South Africa: The Cordoned Heart
Photographs by twenty South African photographers with text by Dr. Francis Wilson, foreword by Bishop Desmund Tutu, edited by Omar Badsha. Associate editors, Alex Harris and Margaret Sartor.
Book and jacket design by Margaret Sartor.
W.W. Norton & Company and The Gallery Press in association with the Center for Documentary Studies at Duke University, 1986
Essays by 20 South African photographers prepared for The Second Carnegie Inquiry into Poverty and Development in Southern Africa. It is crucial to remember that these 20 South African photographers are patriots in the best sense of that world.
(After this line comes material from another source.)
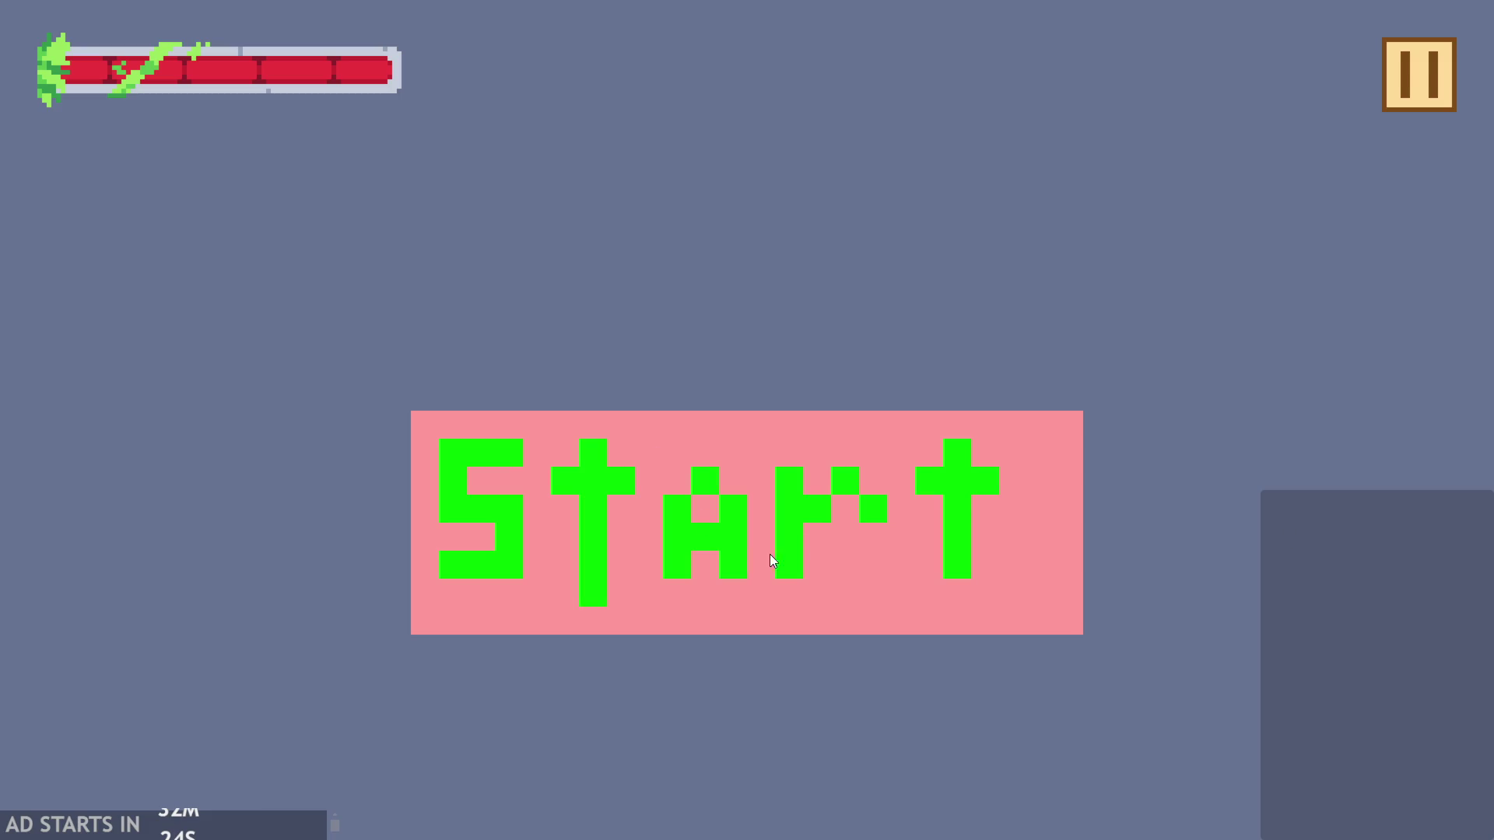
pyautogui.click(773, 561)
The photographs of South Africa: The Cordoned Heart were made as an impassioned plea for change to their own countrymen and women - to end Apartheid. Bishop Desmond Tutu, said “This Carnegie Inquiry is about such ordinary people and the pictures bring them very much to life. I commend South Africa: The Cordoned Heart very warmly”. The editor and one of the photographers, Omar Badsha, is one of South Africa’s foremost documentary photographers, artists, political and trade union activists and an historian. He is an award winning artist and photographer and has exhibited extensively in South Africa and internationally. Badsha is considered one of the early pioneers of “resistance art” in the early 1960s. He became an anti-apartheid activist during his high schools days and he went on to play a significant role in that country’s liberation history. He was one of the activists who revived the Natal Indian Congress in the 1970s and the independent left wing trade union movement that grew out of the famous 1973 Durban strikes. Badsha established and was the first secretary of the Chemical Workers Industrial Union. He was detained, harassed, and had a book of his “Letter To Farzanah” banned in the late seventies. He was one of those who was denied a passport and never allowed to travel outside the country until 1990. He is the author of a number of photographic books and was the co-founder of the famous South African photographers collective, Afrapix. Afrapix was a collective agency of amateur and professional photographers who opposed Apartheid in South Africa and documented South Africa in the 1980s. The group was established in 1982 and dissolved itself in 1991.